不過這一切,張都不感興趣,他眨了一下眼睛,那些星系簇又統統熄滅,他的意識沿著目光的軸線,飛越無邊的空間和百億年的時間,一個個星系出現又消失,像不斷被掠過的路標一樣指向那早已消失的星系。終於,那個小小的光點出現在他的虛擬視網膜上:古老的本星系團。張很快從中辨認出了那個遠古的、真正的銀河系,一百二十億年前的銀河系,正在一百二十億光年之外熠熠發光。那小小的一點微光呵,像一隻瀕死的螢火蟲,而曾經有多少代人以為那就是整個宇宙本身。那麼,那個過去的太陽呢?張試圖辨認太陽系的位置,但卻無法從銀河系那朦朧的光斑中分辨出任何單獨的恆星來。張自嘲地笑了笑,縱使他有神的大能,也無法從這一點微光中看出舊日太陽的燦爛陽光,更不可能認出在太陽的庇廕下泛著淡淡的蔚藍色光輝的小小行星。雖然他知道,他所看到的那一點點微光,必然蘊含了一百二十億年前,那尚未毀滅之時的古老故鄉,蘊含了一百二十億年前,拿著簡陋的望遠鏡凝望星空的他自己……

張深深地吸了一口氣,閉上了眼睛。
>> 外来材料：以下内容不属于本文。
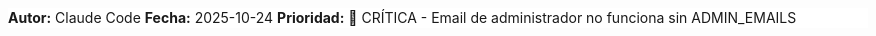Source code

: 
**Autor:** Claude Code
**Fecha:** 2025-10-24
**Prioridad:** 🔴 CRÍTICA - Email de administrador no funciona sin ADMIN_EMAILS
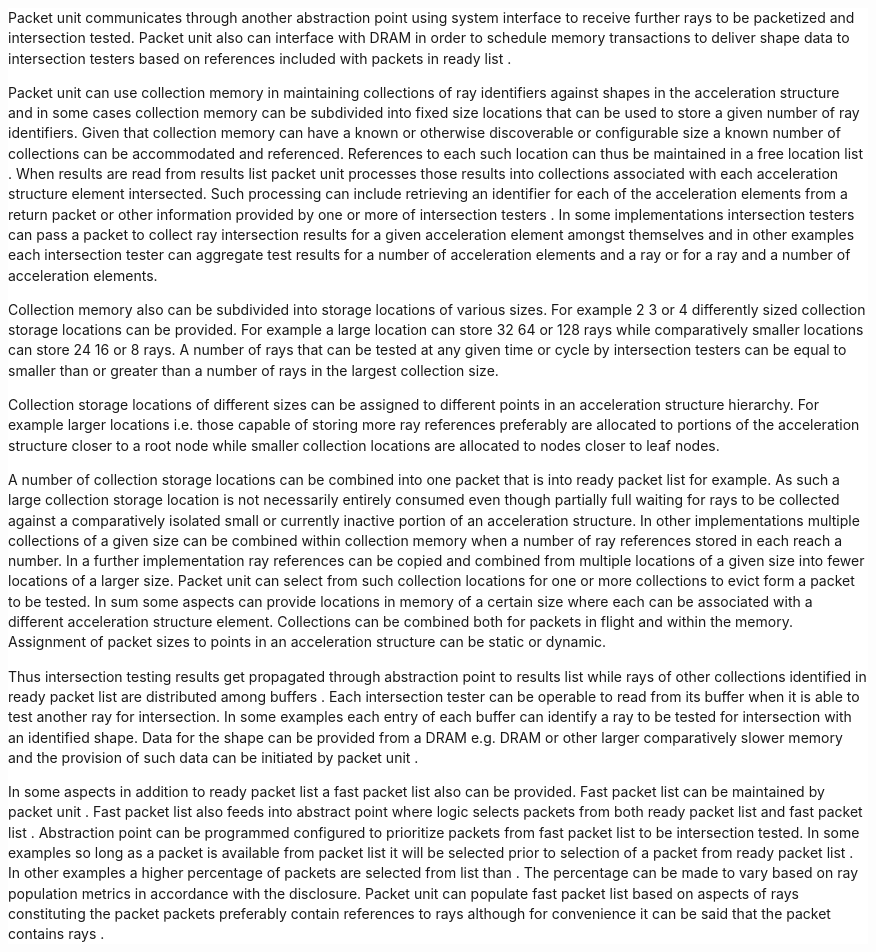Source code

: Packet unit communicates through another abstraction point using system interface to receive further rays to be packetized and intersection tested. Packet unit also can interface with DRAM in order to schedule memory transactions to deliver shape data to intersection testers based on references included with packets in ready list .

Packet unit can use collection memory in maintaining collections of ray identifiers against shapes in the acceleration structure and in some cases collection memory can be subdivided into fixed size locations that can be used to store a given number of ray identifiers. Given that collection memory can have a known or otherwise discoverable or configurable size a known number of collections can be accommodated and referenced. References to each such location can thus be maintained in a free location list . When results are read from results list packet unit processes those results into collections associated with each acceleration structure element intersected. Such processing can include retrieving an identifier for each of the acceleration elements from a return packet or other information provided by one or more of intersection testers . In some implementations intersection testers can pass a packet to collect ray intersection results for a given acceleration element amongst themselves and in other examples each intersection tester can aggregate test results for a number of acceleration elements and a ray or for a ray and a number of acceleration elements.

Collection memory also can be subdivided into storage locations of various sizes. For example 2 3 or 4 differently sized collection storage locations can be provided. For example a large location can store 32 64 or 128 rays while comparatively smaller locations can store 24 16 or 8 rays. A number of rays that can be tested at any given time or cycle by intersection testers can be equal to smaller than or greater than a number of rays in the largest collection size.

Collection storage locations of different sizes can be assigned to different points in an acceleration structure hierarchy. For example larger locations i.e. those capable of storing more ray references preferably are allocated to portions of the acceleration structure closer to a root node while smaller collection locations are allocated to nodes closer to leaf nodes.

A number of collection storage locations can be combined into one packet that is into ready packet list for example. As such a large collection storage location is not necessarily entirely consumed even though partially full waiting for rays to be collected against a comparatively isolated small or currently inactive portion of an acceleration structure. In other implementations multiple collections of a given size can be combined within collection memory when a number of ray references stored in each reach a number. In a further implementation ray references can be copied and combined from multiple locations of a given size into fewer locations of a larger size. Packet unit can select from such collection locations for one or more collections to evict form a packet to be tested. In sum some aspects can provide locations in memory of a certain size where each can be associated with a different acceleration structure element. Collections can be combined both for packets in flight and within the memory. Assignment of packet sizes to points in an acceleration structure can be static or dynamic.

Thus intersection testing results get propagated through abstraction point to results list while rays of other collections identified in ready packet list are distributed among buffers . Each intersection tester can be operable to read from its buffer when it is able to test another ray for intersection. In some examples each entry of each buffer can identify a ray to be tested for intersection with an identified shape. Data for the shape can be provided from a DRAM e.g. DRAM or other larger comparatively slower memory and the provision of such data can be initiated by packet unit .

In some aspects in addition to ready packet list a fast packet list also can be provided. Fast packet list can be maintained by packet unit . Fast packet list also feeds into abstract point where logic selects packets from both ready packet list and fast packet list . Abstraction point can be programmed configured to prioritize packets from fast packet list to be intersection tested. In some examples so long as a packet is available from packet list it will be selected prior to selection of a packet from ready packet list . In other examples a higher percentage of packets are selected from list than . The percentage can be made to vary based on ray population metrics in accordance with the disclosure. Packet unit can populate fast packet list based on aspects of rays constituting the packet packets preferably contain references to rays although for convenience it can be said that the packet contains rays .
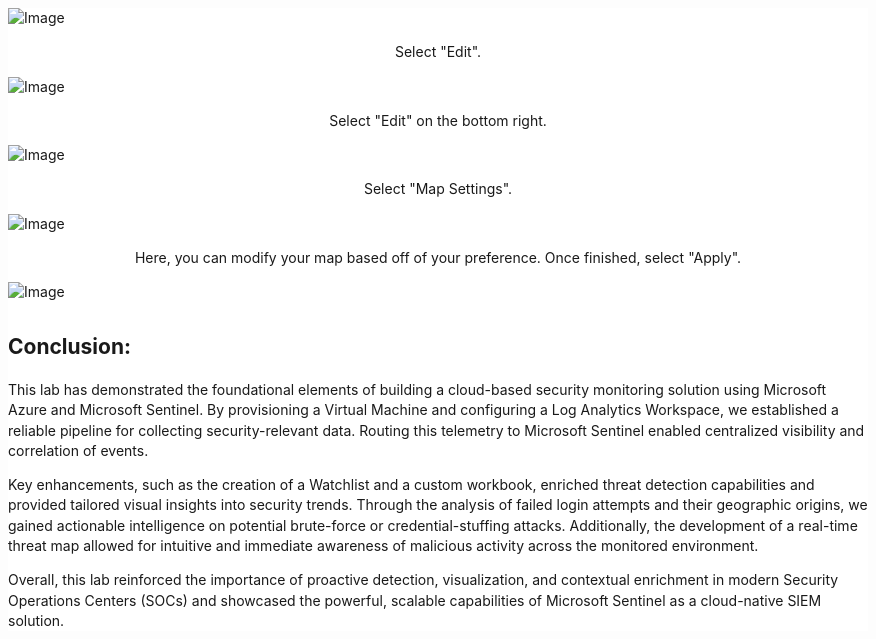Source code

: ![Image](https://github.com/user-attachments/assets/59397365-2740-40e9-a2da-9904812eb1f9)

<p align="center">Select "Edit".</p>

![Image](https://github.com/user-attachments/assets/d298ade1-cb21-4a5d-a687-ba4523c931eb)

<p align="center">Select "Edit" on the bottom right.</p>

![Image](https://github.com/user-attachments/assets/c9c5eff1-e879-4a54-8573-4ef9b8afe0ca)

<p align="center">Select "Map Settings".</p>

![Image](https://github.com/user-attachments/assets/494c69a9-f5ee-46b3-b214-51670d274ebe)

<p align="center">Here, you can modify your map based off of your preference. Once finished, select "Apply". </p>

![Image](https://github.com/user-attachments/assets/3393ad21-6f89-48d1-ab18-632ee07bd2af)

<h2>Conclusion:</h2>
This lab has demonstrated the foundational elements of building a cloud-based security monitoring solution using Microsoft Azure and Microsoft Sentinel. By provisioning a Virtual Machine and configuring a Log Analytics Workspace, we established a reliable pipeline for collecting security-relevant data. Routing this telemetry to Microsoft Sentinel enabled centralized visibility and correlation of events.

Key enhancements, such as the creation of a Watchlist and a custom workbook, enriched threat detection capabilities and provided tailored visual insights into security trends. Through the analysis of failed login attempts and their geographic origins, we gained actionable intelligence on potential brute-force or credential-stuffing attacks. Additionally, the development of a real-time threat map allowed for intuitive and immediate awareness of malicious activity across the monitored environment.

Overall, this lab reinforced the importance of proactive detection, visualization, and contextual enrichment in modern Security Operations Centers (SOCs) and showcased the powerful, scalable capabilities of Microsoft Sentinel as a cloud-native SIEM solution.

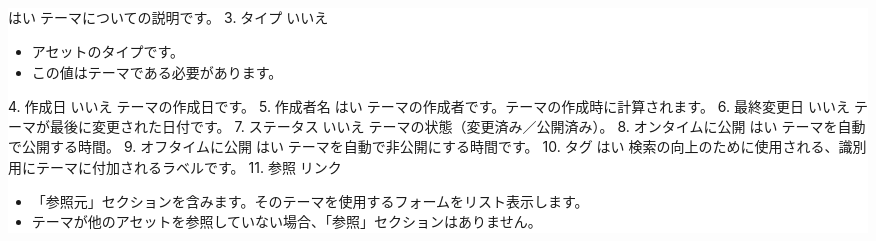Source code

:    <td>はい</td>
   <td>テーマについての説明です。</td>
  </tr>
  <tr>
   <td>3.</td>
   <td>タイプ</td>
   <td>いいえ</td>
   <td>
    <ul>
     <li>アセットのタイプです。</li>
     <li>この値はテーマである必要があります。</li>
    </ul> </td>
  </tr>
  <tr>
   <td>4.</td>
   <td>作成日</td>
   <td>いいえ</td>
   <td>テーマの作成日です。</td>
  </tr>
  <tr>
   <td>5.</td>
   <td>作成者名</td>
   <td>はい</td>
   <td>テーマの作成者です。テーマの作成時に計算されます。</td>
  </tr>
  <tr>
   <td>6.</td>
   <td>最終変更日</td>
   <td>いいえ</td>
   <td>テーマが最後に変更された日付です。</td>
  </tr>
  <tr>
   <td>7.</td>
   <td>ステータス</td>
   <td>いいえ</td>
   <td>テーマの状態（変更済み／公開済み）。</td>
  </tr>
  <tr>
   <td>8.</td>
   <td>オンタイムに公開</td>
   <td>はい</td>
   <td>テーマを自動で公開する時間。</td>
  </tr>
  <tr>
   <td>9.</td>
   <td>オフタイムに公開</td>
   <td>はい</td>
   <td>テーマを自動で非公開にする時間です。</td>
  </tr>
  <tr>
   <td>10.</td>
   <td>タグ</td>
   <td>はい</td>
   <td>検索の向上のために使用される、識別用にテーマに付加されるラベルです。</td>
  </tr>
  <tr>
   <td>11.</td>
   <td>参照</td>
   <td>リンク</td>
   <td>
    <ul>
     <li>「参照元」セクションを含みます。そのテーマを使用するフォームをリスト表示します。</li>
     <li>テーマが他のアセットを参照していない場合、「参照」セクションはありません。</li>
    </ul> </td>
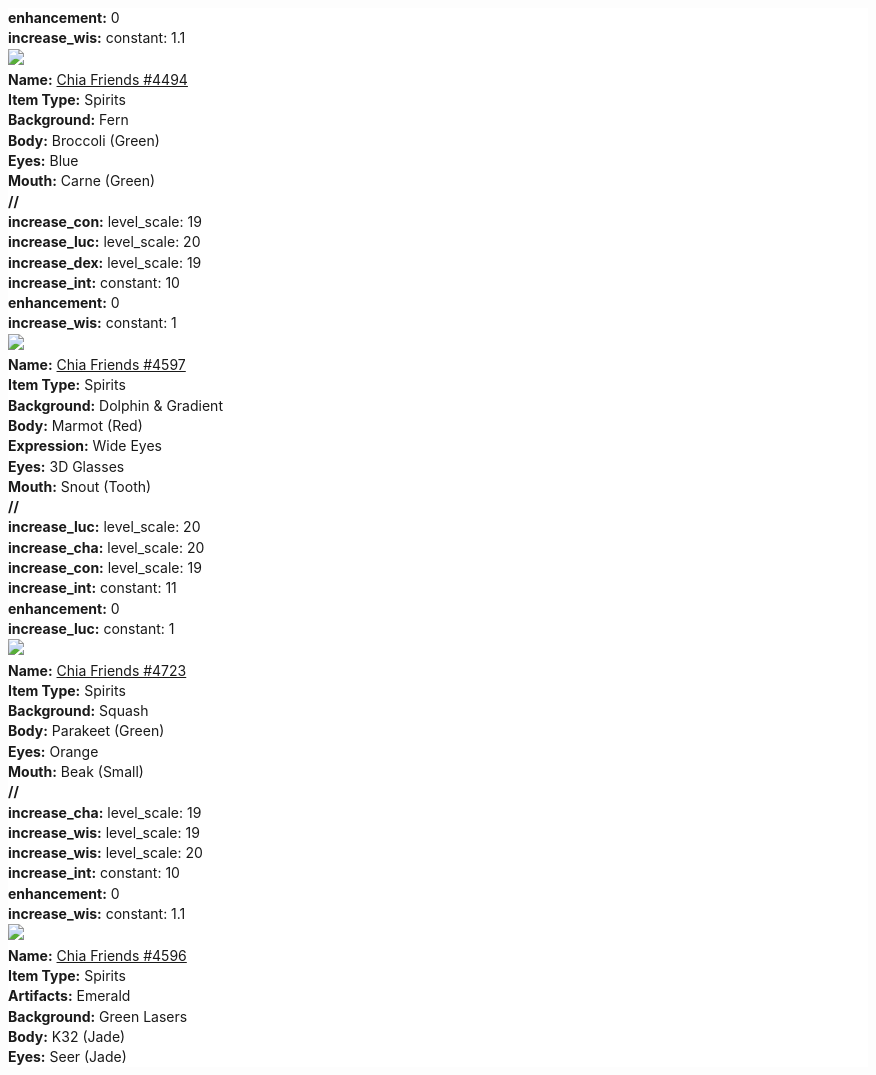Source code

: <div><strong>enhancement:</strong> 0</div>
<div><strong>increase_wis:</strong> constant: 1.1</div>
</div>
<div class="item_thumbnail">
<a href="https://mintgarden.io/nfts/nft1mg0m4wdfa5xmagdvm6pdv8dm46ughx9d5q6vfwpt288cutu7fdzsev5xkq"><img loading="lazy" src="https://assets.mainnet.mintgarden.io/thumbnails/f32037f72f8f02c69289f8aed177f4bd75ec5ce451adc205b980b2082b9f6157.png"></a>
<div><strong>Name:</strong> <a href="https://mintgarden.io/nfts/nft1mg0m4wdfa5xmagdvm6pdv8dm46ughx9d5q6vfwpt288cutu7fdzsev5xkq">Chia Friends #4494</a></div>
<div><strong>Item Type:</strong> Spirits</div>
<div><strong>Background:</strong> Fern</div>
<div><strong>Body:</strong> Broccoli (Green)</div>
<div><strong>Eyes:</strong> Blue</div>
<div><strong>Mouth:</strong> Carne (Green)</div>
<div><strong>//</strong></div><div><strong>increase_con:</strong> level_scale: 19</div>
<div><strong>increase_luc:</strong> level_scale: 20</div>
<div><strong>increase_dex:</strong> level_scale: 19</div>
<div><strong>increase_int:</strong> constant: 10</div>
<div><strong>enhancement:</strong> 0</div>
<div><strong>increase_wis:</strong> constant: 1</div>
</div>
<div class="item_thumbnail">
<a href="https://mintgarden.io/nfts/nft1adur5cfzt8a0tm3407qk6ksu8yvkmv3vqql0m7yc2l6d468xsw0srfpj7g"><img loading="lazy" src="https://assets.mainnet.mintgarden.io/thumbnails/e64425ad0cae98dd45573fba684be0af12e08bbbcf2e223ccbd7fb862b626bd1.png"></a>
<div><strong>Name:</strong> <a href="https://mintgarden.io/nfts/nft1adur5cfzt8a0tm3407qk6ksu8yvkmv3vqql0m7yc2l6d468xsw0srfpj7g">Chia Friends #4597</a></div>
<div><strong>Item Type:</strong> Spirits</div>
<div><strong>Background:</strong> Dolphin & Gradient</div>
<div><strong>Body:</strong> Marmot (Red)</div>
<div><strong>Expression:</strong> Wide Eyes</div>
<div><strong>Eyes:</strong> 3D Glasses</div>
<div><strong>Mouth:</strong> Snout (Tooth)</div>
<div><strong>//</strong></div><div><strong>increase_luc:</strong> level_scale: 20</div>
<div><strong>increase_cha:</strong> level_scale: 20</div>
<div><strong>increase_con:</strong> level_scale: 19</div>
<div><strong>increase_int:</strong> constant: 11</div>
<div><strong>enhancement:</strong> 0</div>
<div><strong>increase_luc:</strong> constant: 1</div>
</div>
<div class="item_thumbnail">
<a href="https://mintgarden.io/nfts/nft1q05tun340zeptycjt34s2nm2ggm95463n2ff34gv866hlw9f2pfs3d6x7j"><img loading="lazy" src="https://assets.mainnet.mintgarden.io/thumbnails/afe5023aea04c3aff4d45dc93043d0685232c26d7569d00158f552a7314d2d9e.png"></a>
<div><strong>Name:</strong> <a href="https://mintgarden.io/nfts/nft1q05tun340zeptycjt34s2nm2ggm95463n2ff34gv866hlw9f2pfs3d6x7j">Chia Friends #4723</a></div>
<div><strong>Item Type:</strong> Spirits</div>
<div><strong>Background:</strong> Squash</div>
<div><strong>Body:</strong> Parakeet (Green)</div>
<div><strong>Eyes:</strong> Orange</div>
<div><strong>Mouth:</strong> Beak (Small)</div>
<div><strong>//</strong></div><div><strong>increase_cha:</strong> level_scale: 19</div>
<div><strong>increase_wis:</strong> level_scale: 19</div>
<div><strong>increase_wis:</strong> level_scale: 20</div>
<div><strong>increase_int:</strong> constant: 10</div>
<div><strong>enhancement:</strong> 0</div>
<div><strong>increase_wis:</strong> constant: 1.1</div>
</div>
<div class="item_thumbnail">
<a href="https://mintgarden.io/nfts/nft1f2hy5gyfp7y500u5wwhv0khr38cs3fc66h7dlfcwwnm6uh8q8wmshhdqq0"><img loading="lazy" src="https://assets.mainnet.mintgarden.io/thumbnails/588df3a32f4c1bccf014e010dc79d31680e483ac01032fe7d490e2d4e38369b9.png"></a>
<div><strong>Name:</strong> <a href="https://mintgarden.io/nfts/nft1f2hy5gyfp7y500u5wwhv0khr38cs3fc66h7dlfcwwnm6uh8q8wmshhdqq0">Chia Friends #4596</a></div>
<div><strong>Item Type:</strong> Spirits</div>
<div><strong>Artifacts:</strong> Emerald</div>
<div><strong>Background:</strong> Green Lasers</div>
<div><strong>Body:</strong> K32 (Jade)</div>
<div><strong>Eyes:</strong> Seer (Jade)</div>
他似乎看到了在那個早已毀滅的星球上,在那個連歷史都已湮滅的古老國家,在那個似乎從未存在過的城市中,在那條仍然清晰記得卻又無比遙遠的街道上,一百二十億年前的他自己,一個小小的少年,和同學們一起,歡笑著走向紅旗招展的學校;一個茁壯的青年,在另一座城市的大學中貪婪地攫取著知識;一個靦腆的男生,在月光下吻著一個更靦腆的白衣女孩;一個剛強堅毅的男人,在登上飛船前的最後一刻,向著泣不成聲的家人揮手,忽然淚水衝出了眼眶……他本該和同時代人一起過完渺小而溫馨的一生,然後在兒孫的簇擁中平靜地死去,而不是一百多億年後在宇宙盡頭的另一個星系,用漫長的進化過程讓早已滅絕的人類再度誕生在這個世界上。讓他們重新經歷那些奴役與革命,戰爭與和平,光榮與屈辱,愛情與死亡……然而縱然這個種族與天地同壽,最終仍然要在這個宇宙的大結局中滅亡。

宇宙在不停的膨脹中,而且日益加速,最終空間本身的增生將撕裂一切物質,一切存在。這是這個宇宙中的一切生靈,從藍星上卑下的螞蟻,到統治億萬星系的長老會都無法逃脫的宿命。超空間躍遷、超波屏障、時間停滯……這些無與倫比的神性,仍然建立在簡單樸素的物質基礎上,並永遠逃不開其根本原理的制約:有生就有死。

整個宇宙都沉默不語。張攤開身子,躺在沙灘上,感受著大地那似乎能承載萬物的力量,不知不覺中淚流滿面。聽著似曾相識的海濤聲,張喃喃自語著,用一種已經消亡了一百二十億年的古老語言:「那是地球,我的——地球。」